A 2:21PM on July 12 I received an email from Netflix informing me that my $9.99/month subscription for 1 DVD out at a time + unlimited streaming is going up to $16.99. That's about a 60% price hike!
My stomach started to churn. I'm a long-time customer. I signed up before they even had local distribution channels. It used to take about 10 days from the date I mailed back a DVD to when I got a new one, but I stuck with Netflix because I believed it was an overall great value.
My opinion never wavered when they eventually dropped the price of my 3-DVD out at a time plan, when I realized that I wasn't watching enough movies and dropped down to the 1-DVD out at a time plan, and when they added a rather sad assortment of B and C level movies for streaming.
But this...a 60% price hike...made my blood boil. And I've only streamed a handful of titles in the last several years.

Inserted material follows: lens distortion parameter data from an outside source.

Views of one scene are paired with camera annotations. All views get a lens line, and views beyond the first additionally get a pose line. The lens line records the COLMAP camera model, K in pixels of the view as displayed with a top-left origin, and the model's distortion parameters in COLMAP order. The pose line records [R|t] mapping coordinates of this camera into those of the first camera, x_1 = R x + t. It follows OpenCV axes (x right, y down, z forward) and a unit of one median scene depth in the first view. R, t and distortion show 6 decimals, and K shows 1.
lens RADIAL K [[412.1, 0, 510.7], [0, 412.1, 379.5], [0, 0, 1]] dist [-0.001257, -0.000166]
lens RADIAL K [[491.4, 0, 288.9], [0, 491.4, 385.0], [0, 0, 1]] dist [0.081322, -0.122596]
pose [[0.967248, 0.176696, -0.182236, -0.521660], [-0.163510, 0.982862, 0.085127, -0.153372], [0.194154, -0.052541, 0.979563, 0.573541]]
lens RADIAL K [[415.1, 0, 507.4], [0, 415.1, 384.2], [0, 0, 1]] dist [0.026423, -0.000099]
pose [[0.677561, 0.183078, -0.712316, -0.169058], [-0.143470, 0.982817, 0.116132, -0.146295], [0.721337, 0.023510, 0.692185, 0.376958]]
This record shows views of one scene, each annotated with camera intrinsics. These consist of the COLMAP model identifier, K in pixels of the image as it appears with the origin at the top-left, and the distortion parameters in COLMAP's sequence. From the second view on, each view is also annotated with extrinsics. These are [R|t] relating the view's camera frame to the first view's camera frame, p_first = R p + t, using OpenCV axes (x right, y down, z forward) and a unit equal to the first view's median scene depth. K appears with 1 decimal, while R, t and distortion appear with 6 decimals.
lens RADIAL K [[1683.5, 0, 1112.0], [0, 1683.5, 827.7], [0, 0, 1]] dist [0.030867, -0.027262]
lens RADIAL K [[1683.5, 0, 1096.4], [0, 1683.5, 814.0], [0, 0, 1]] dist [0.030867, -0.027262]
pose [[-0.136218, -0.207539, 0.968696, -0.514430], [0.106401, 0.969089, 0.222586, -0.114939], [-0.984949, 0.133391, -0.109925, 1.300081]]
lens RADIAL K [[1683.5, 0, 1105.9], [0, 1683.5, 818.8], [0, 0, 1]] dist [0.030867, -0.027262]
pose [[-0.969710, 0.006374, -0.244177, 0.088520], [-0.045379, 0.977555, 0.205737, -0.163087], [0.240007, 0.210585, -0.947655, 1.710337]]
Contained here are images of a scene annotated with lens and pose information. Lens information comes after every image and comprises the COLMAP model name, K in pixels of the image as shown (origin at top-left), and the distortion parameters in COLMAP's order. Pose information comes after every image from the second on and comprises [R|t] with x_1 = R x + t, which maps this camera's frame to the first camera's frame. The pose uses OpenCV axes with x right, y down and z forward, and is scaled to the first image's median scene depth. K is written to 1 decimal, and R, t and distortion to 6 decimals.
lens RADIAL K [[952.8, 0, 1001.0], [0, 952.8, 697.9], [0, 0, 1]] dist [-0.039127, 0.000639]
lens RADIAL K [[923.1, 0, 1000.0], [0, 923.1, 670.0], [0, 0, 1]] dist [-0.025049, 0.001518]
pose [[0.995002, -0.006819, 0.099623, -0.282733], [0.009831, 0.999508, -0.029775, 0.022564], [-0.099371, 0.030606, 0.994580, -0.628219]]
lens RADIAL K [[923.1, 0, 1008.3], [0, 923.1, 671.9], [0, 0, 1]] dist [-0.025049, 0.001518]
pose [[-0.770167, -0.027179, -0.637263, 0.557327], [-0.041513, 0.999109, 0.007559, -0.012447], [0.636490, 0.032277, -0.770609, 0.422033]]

So I tweeted it, and followers retweeted it. And other Netflix subscribers tweeted it. And Facebook members posted complaints in their status updates. And the Netflix Facebook Page lit up like a Christmas tree with 41,000+ comments on the announcement from angry members, plus countless Page posts raging against Netflix's move. And the Netflix blog received 5000+ comments on its post about the fee hike. "Dear Netflix" is trending at #5 in the top 10 on Twitter. Several of my social media friends have shared a link to a blog post called, "Mad About Netflix Prices? Here Are Some Alternative Services."
This is all within the just last 26 hours.
So, what did Netflix do to quell the social media storm? Nothing. Not a peep from them in response to their angry customers.
Netflix has been known for its exemplary customer service and brilliant business planning for many years, so they likely anticipated the backlash. But did they expect the volume and the venom? Only Netflix can answer that, but they're not talking.
Perhaps they're attempting to wait out the storm and hope that everything just goes back to status quo. Maybe they're waiting to gage just how bad things get, as in how many people quit Netflix. Maybe they just don't care. They've made a business decision, and the heck with customer backlash.
In any event, it seems bad business to have not anticipated the storm thundering over Netflix right now. And the past has proven that brands are made and broken in social media. Time will tell if this is one of the all-time-great examples of social media failure or a brilliant move by a company running one of the largest-scale research projects of all time.


I have a little bit of experience from the inside with a situation somewhat like this, though of course far, far smaller in scale.
Yes, customers are upset, of course they are. But Netflix is going to be just fine whether or not they respond via social media. Sure they are going to lose a bunch of customers. Sure they have upset many customers. But they will more than make up for any loss of long-time loyal customers with the additional revenue generated. So while they might not like the short-term heat, they will be smiling all the way to the bank after this initial storm blows over. I wish it didn't work that way, but it does.
So with all the heat they are taking right now, I think they are actually smart not to be responding now. Because ANY response will just fan the flames of the anger, no matter how calm and reasoned they might try to be. By remaining silent for the time being, they are taking the punches, but not ramping them up.
Actually, I think their mistake is in doing this right now. The most important point about this which you bring up is that the availability of movies on demand is not nearly what is available on DVD. They needed to either make the cost of the streaming plan lower than DVD or else wait to do this until it was much closer to on-par.
Posted by: Morriss Partee | July 14, 2011 at 10:31 AM
Thanks for your comment, Morriss. I agree that there is a large disparity between the streaming and DVD selections, so pricing them the same is ridiculous.
There is still no word for Netflix. It seems they have taken the stance of refusing to address customer concern.
I disagree, however, that this won't hurt them in the long run. They have now proven that they don't care about their members, and that's never good business tactic. True, many customers will stay, until a strong alternative appears, and then we'll see the exodus of people who do remember how they were treated.